The light many
Vallejo, California residents fantasized was opportunity
approaching the city was instead the train of financial disaster
rushing at them. Vallejo’s money problems should not surprise
anybody who paid attention to how it conducted business. The
nation’s economic downturn hastened this condition, but poor
decisions by Vallejo voters made this result inevitable.
Judging from their
remarks, many Vallejo residents still do not understand what
happened to their city and why it happened. They blame everybody
from newly elected Mayor Davis to a union conspiracy.
Vallejo residents
need to understand, they are at fault for the city’s insolvency
and possible bankruptcy. No matter how this crisis ends, Vallejo
residents need to change their thinking about city government
and about how they select council members. Otherwise, Vallejo
will repeat its mistakes and slip back into this financial
condition again in ten years.
Vallejo residents
were concerned about fire and crime safety issues.
Unfortunately, for city finances, most of them believed they had
to choose between inflated public safety salaries and inadequate
safety protection. There was a third choice to pay fair salaries
suitable with the city’s capacity to pay and with the education
and training requirements for the job.
Most Vallejo voters
chose to pay the high salaries. They voted union approved
candidates to the city council to guarantee votes favorable to
union pay demands. When they did this, they violated the basic
principle of checks and balances needed to sustain democracy and
capitalism.
Checks and balances
prevent any branch of government or special interest group from
one-sided control over government spending and lawmaking.
Employee unions are special interest groups with goals to
promote high salaries and benefits for members. City council
members should represent Vallejo residents’ interests by only
approving contracts for those services at a fair, affordable
price. However, Vallejo residents prevented this safeguard when
they let union officials decide who should serve on the council.
Vallejo City Council
members claim that union endorsements and campaign support for
them do not influence their decisions on the council. The
results contradict this claim. Vallejo public safety employees’

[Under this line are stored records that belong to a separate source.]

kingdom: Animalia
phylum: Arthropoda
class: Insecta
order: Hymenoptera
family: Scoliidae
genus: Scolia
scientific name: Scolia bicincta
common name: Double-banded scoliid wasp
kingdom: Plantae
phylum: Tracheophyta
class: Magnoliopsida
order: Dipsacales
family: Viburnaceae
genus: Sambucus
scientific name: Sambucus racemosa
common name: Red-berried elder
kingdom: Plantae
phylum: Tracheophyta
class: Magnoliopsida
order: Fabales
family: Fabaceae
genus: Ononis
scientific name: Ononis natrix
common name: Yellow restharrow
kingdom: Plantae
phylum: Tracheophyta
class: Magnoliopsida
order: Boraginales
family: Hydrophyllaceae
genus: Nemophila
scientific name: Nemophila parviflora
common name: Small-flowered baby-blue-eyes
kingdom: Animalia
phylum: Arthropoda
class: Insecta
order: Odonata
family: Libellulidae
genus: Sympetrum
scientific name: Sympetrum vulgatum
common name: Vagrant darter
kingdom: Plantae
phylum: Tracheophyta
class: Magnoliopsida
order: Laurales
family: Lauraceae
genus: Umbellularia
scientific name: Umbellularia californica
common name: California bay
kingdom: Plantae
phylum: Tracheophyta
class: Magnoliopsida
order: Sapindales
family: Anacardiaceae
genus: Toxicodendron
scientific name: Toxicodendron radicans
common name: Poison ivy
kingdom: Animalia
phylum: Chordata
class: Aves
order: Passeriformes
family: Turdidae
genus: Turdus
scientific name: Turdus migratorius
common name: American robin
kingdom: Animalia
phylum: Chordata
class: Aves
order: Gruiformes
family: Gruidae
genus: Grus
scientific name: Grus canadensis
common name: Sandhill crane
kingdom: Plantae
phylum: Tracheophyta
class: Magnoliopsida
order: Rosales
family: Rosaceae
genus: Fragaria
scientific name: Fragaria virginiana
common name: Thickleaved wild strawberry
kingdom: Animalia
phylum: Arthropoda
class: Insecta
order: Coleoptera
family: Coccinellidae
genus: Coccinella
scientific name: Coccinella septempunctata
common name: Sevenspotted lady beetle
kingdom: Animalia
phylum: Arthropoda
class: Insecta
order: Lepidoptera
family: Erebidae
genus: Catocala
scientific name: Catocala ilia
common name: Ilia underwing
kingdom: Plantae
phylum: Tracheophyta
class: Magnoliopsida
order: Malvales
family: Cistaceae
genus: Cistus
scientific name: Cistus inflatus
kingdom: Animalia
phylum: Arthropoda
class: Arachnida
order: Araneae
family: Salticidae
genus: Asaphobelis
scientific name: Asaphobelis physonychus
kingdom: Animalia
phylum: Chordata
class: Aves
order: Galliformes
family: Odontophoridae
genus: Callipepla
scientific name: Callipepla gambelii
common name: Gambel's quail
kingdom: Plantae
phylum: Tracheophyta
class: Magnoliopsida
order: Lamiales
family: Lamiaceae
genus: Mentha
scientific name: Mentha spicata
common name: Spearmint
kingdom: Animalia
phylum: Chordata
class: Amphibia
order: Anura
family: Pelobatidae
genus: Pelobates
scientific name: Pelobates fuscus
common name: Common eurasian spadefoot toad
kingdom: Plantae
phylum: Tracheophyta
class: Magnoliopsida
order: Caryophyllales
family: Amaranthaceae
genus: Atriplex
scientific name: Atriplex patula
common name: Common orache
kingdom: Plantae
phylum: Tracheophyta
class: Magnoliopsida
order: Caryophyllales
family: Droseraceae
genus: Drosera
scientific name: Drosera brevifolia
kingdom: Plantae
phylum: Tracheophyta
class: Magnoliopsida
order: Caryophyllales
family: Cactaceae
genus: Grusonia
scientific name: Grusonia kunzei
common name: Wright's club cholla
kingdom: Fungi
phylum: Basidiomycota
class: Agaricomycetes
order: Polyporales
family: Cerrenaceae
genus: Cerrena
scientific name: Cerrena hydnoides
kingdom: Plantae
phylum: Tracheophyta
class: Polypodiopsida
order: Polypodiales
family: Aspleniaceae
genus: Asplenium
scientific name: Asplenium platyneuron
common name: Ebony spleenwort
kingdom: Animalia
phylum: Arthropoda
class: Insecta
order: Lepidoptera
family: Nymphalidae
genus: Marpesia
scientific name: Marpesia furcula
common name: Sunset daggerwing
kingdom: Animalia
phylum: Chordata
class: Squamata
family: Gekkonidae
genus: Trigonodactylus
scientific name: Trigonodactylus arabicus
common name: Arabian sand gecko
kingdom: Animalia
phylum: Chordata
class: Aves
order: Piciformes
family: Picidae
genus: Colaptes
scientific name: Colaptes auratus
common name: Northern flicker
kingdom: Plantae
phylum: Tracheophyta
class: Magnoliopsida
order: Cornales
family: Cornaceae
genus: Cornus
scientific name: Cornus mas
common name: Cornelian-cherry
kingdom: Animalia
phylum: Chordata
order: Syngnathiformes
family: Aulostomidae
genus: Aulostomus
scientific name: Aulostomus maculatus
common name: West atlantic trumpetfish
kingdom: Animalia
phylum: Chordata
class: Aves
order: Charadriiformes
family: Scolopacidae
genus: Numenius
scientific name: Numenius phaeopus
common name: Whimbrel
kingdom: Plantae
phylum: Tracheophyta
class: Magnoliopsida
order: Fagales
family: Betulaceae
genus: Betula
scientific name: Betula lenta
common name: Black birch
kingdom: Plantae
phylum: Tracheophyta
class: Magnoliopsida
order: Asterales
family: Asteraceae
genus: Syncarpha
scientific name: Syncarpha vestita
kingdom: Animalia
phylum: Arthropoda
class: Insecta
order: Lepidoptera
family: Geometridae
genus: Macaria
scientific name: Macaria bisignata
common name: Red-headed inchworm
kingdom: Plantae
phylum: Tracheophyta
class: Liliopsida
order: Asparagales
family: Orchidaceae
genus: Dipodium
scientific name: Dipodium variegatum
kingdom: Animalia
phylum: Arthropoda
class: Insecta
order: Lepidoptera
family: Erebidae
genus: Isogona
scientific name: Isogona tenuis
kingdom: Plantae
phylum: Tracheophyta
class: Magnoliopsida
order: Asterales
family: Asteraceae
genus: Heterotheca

pay ranks higher than the pay of employees in wealthier
California cities.
The council approved
the higher pay for public safety workers although this increase
limited how many police officers and firefighters Vallejo could
hire. They approved pay raises when it left not enough general
fund money for other city services like maintaining streets and
parks in good condition, removing liter and weeds, supporting
senior centers and fighting crime. It was as if most Vallejo
voters and union backed council members did not see a connection
between excessive pay for employees and those other conditions.
Many people still
insist that council members caused this insolvency problem,
because they did not bring new businesses and jobs to Vallejo.
They claim high employee pay did not cause it. However, Vallejo
could have remained solvent with slow business growth if the
council continued policy that adjusted spending and pay raises
to agree with city income. On the other hand, even rapid
business growth could not save the city from insolvency unless
the council regained control over spending from union officials.
In addition,
businesses need reliable city services and safety protection
like household do. Vallejo's ruinous employee contracts warn
businesses to stay away, because those conditions create a high
potential for insolvency, poor city services and fee increases.
Local, state and the
federal governments face financial ruin for the same reason.
Elected officials overspend and spend money unwisely.
Nevertheless, voters continue them in office, because they view
them as people who gained permanent status as lawmakers and
rulers and not as citizens in public service status.
Americans make poor
voting decisions because they do not know enough about how
local, state, federal governments and capitalism work. Our
schools fail their responsibility to teach this culture. Schools
do teach and glorify ideas of rule by monarchs. American fairy
tales, literature, and many theater and motion picture
productions condition Americans to accept ideas of royal birth
and subservience to a ruling class as something grand. Even our
cultural expressions include terms like royal, king, queen,
prince and princess that suggest an enviable high status.
Probably this
indoctrination will not cause Americans to replace their
republic with a monarchy. It does condition them to surrender
their representative control over government. Instead, they
allow de facto rule by politicians, union leaders, and lobbyists
as a normal and desired condition.
Americans need to
read the Federalist papers, federal and state constitutions and
their city charter to learn their role and responsibility to
check and to control government. Otherwise, those de facto
rulers will bounce them from one financial crisis to another.